Saturday, March 13, 2010
10. Autobiography (3) Sketch: My Early Life as a Reader
My father could neither read nor write, and I have no recollection of my mother reading to me. My earliest memories are of the Bible stories told at Sunday School, but even those are vague: Jonah being swallowed by the whale, Jesus walking on the water, Peter sinking because he lacked faith, Jesus saying: "Suffer the little children to come unto me." Suffering, I knew even then, was something painful; why would the children be suffered to go to him, I wondered. It didn't make sense.
I recall a book called Brave Brian, about a boy lost in a wood at night, where the trees and vines would grab hold of him. I think it was a fox that rescued him.
My favorite childhood stories came from radio: Little Toot, the tug boat who was laughed at by the other bigger tugboats but who saved the day; The Happy Prince, read - I think - by Bing Crosby - brought me to tears each time I heard it. There were others. One concerned a Christmas tree; another was Peter and the Wolf, with its stirring background music; and of course Peter Rabbit, who went into Farmer McGregor's garden without permission.
My mother played 'This little piggie went to market' with me. There was always that mix of anticipation when the smallest toe was about to be tickled.

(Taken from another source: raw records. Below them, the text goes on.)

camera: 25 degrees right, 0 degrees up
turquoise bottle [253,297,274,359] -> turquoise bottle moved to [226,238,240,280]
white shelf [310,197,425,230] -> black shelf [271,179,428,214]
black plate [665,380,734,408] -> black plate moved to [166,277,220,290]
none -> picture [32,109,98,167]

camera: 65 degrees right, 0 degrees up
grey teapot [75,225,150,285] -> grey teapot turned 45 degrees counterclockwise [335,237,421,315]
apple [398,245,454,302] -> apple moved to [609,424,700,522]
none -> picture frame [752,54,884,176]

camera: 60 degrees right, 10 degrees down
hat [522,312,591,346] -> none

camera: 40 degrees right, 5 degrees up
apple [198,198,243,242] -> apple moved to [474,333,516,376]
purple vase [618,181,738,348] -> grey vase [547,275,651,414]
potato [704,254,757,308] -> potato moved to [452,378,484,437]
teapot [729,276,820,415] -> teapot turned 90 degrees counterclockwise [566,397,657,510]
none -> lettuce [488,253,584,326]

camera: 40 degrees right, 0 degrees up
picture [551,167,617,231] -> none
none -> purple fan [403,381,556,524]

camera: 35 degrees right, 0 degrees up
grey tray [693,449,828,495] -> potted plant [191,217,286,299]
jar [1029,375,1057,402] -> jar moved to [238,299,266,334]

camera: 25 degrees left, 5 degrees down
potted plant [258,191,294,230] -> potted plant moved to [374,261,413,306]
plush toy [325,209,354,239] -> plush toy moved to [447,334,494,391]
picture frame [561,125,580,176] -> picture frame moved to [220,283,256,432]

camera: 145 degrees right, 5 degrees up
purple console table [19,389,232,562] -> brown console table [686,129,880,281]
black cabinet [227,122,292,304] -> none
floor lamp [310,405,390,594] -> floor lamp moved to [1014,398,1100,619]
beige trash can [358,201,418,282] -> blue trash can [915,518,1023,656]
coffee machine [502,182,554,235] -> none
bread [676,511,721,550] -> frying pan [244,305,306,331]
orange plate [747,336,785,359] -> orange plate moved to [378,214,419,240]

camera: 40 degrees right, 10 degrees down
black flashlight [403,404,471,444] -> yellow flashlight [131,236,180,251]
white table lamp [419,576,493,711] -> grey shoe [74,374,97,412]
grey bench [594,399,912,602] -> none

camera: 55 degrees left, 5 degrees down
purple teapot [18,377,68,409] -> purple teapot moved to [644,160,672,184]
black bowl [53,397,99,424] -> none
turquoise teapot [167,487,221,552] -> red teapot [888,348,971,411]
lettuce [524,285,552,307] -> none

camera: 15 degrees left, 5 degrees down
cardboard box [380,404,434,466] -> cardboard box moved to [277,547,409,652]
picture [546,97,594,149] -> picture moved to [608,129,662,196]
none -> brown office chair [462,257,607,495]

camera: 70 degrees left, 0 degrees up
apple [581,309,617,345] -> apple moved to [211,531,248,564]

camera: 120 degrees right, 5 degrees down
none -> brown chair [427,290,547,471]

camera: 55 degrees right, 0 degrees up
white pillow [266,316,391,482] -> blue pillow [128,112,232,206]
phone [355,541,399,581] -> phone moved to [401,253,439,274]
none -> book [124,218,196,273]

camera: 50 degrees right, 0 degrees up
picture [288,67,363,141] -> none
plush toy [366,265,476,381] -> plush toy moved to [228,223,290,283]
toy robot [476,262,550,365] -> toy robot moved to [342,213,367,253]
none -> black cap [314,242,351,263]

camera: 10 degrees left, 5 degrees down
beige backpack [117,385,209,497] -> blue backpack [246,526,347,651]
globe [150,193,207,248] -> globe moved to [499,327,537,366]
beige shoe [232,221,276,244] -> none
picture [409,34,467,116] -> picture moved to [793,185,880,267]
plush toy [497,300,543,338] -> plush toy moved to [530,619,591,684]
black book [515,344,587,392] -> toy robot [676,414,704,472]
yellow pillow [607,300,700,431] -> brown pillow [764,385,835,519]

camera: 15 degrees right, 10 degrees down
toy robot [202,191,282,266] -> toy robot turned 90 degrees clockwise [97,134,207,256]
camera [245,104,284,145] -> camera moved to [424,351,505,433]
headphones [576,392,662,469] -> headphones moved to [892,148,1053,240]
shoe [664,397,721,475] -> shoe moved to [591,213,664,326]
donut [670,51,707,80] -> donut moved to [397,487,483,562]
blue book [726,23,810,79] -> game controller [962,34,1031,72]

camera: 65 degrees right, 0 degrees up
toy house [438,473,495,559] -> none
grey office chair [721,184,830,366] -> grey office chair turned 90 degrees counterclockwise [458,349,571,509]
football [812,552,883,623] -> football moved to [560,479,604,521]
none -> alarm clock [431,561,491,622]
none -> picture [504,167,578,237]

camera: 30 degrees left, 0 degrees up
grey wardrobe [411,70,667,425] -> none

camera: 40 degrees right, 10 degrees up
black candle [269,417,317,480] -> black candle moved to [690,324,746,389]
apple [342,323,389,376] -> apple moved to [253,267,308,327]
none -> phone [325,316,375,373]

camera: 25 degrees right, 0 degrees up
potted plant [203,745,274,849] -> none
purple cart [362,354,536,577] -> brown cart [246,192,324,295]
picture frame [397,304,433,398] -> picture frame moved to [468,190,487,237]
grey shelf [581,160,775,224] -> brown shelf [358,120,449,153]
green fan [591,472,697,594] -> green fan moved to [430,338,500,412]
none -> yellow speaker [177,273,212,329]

There were jokes, too, told by my father; his favorite was about the little boy in school, asked to put the words depot, delight and defender into a sentence: "De light was out, de pot was full, so I did it in de fender."
Family events were also times for stories. I remember being taken by the stories and riddles my Uncle Ivan would tell: "A man rode up the hill on Friday, stayed for a week and rode down the hill on the same Friday. How is that possible?"
I had a few books as a young child. Little Golden books were available in the shops, but we owned only a very few. I did have a book that featured little boys and girls with very chubby faces, but I recall little of the stories.
By the time I was 10 my aunts and uncles and neighbours were giving me books for my birthday - either a book from the Biggles series, by Captain W/E Johns, or one of the Billabong books by Mary Grant Bruce. I had virtually the full set of each series, but I didn't read them. I was a painfully slow reader. Indeed, by the age of 16 I had read only one book cover to cover, independently. At 12, I had persisted with reading Biggles Flies North for a mont, by which stage I had read 70 pages - so I gave up. When I first went to University, my reading was still painfully slow. I used to time myself: I averaged 4 to 5 minutes per page with a normal paperback, and I subvocalised all the time.
I loved listening to stories. I recall in grade 6 Miss Corrie read us the Australian classic, The Little Black Princess. I enjoyed being read to, or hearing tales told round the fire. And, ironically perhaps, I always loved writing stories.
It was Steinbeck who first fired my enthusiasm for reading. Of Mice and Men was my first book, and I was so taken by Steinbeck's style that I tried to copy it when I wrote. I loved the story, and afterwards tried to read Grapes of Wrath. It was hard going, but it moved me enormously. It took me two years, but I completed it. I recall, too, sitting in the dunes at Barwon Heads reading The Canterbury Tales in preparation for Year 12. I was camping there with mates from school
I struggled through the reading demands of University, slowly increasing my reading speed, but when I left university I had read fewer than thirty books in my lifetime. Over the Christmas break between completing Matriculation and going to University, I began a program of self improvement. I set out to broaden my reading, beginning with Nevil Shute's On the Beach.
The experience of Literature as she is taught at University all but destroyed the embryonic love of books that Steinbeck had brought to life. In English 1 and 2, we lay the cadavers of poems and novels on the examination room table, and dissected them. All around me were knowledgeable specialists and brilliant young men and women who spoke about literature in a language I could not understand. For me, it was a painful, lifeless pursuit and I spent virtually the whole time feeling incompetent. When I left university, I didn't want to read any more.
There is a system for helping poor readers to read; it is called the Delecarto method, and involves retracing the course of the child's development of perceptual and motor skills, to rebuild the brain's links. I went through a similar process. I didn't get down on the floor and learn to crawl again; I simply started again, with children's books.
I had arrived at Glenroy Technical School, a 22 year old teacher, with a BA and Dip.Ed, there to teach English and Social Studies, and a list of 'Books Read' that barely filled a page. As a teacher of junior English, I had to read books to the students. Someone introduced me to the C S Lewis Narnia series. I read The Lion, the Witch and the Wardrobe, and I was hooked. I read all seven in the series, and moved on to Lloyd Alexander's Prrydian series : The High King, Taran Wanderer, and so on, tales with a strong base in Celtic mythology. Next came The Hobbit and Lord of the Rings - still among my favorite books, I think - followed by Mervyn Peake's Gormenghast series. By my mid twenties, I was finally an avid reader; by my late twenties I was an avid reader and a published writer.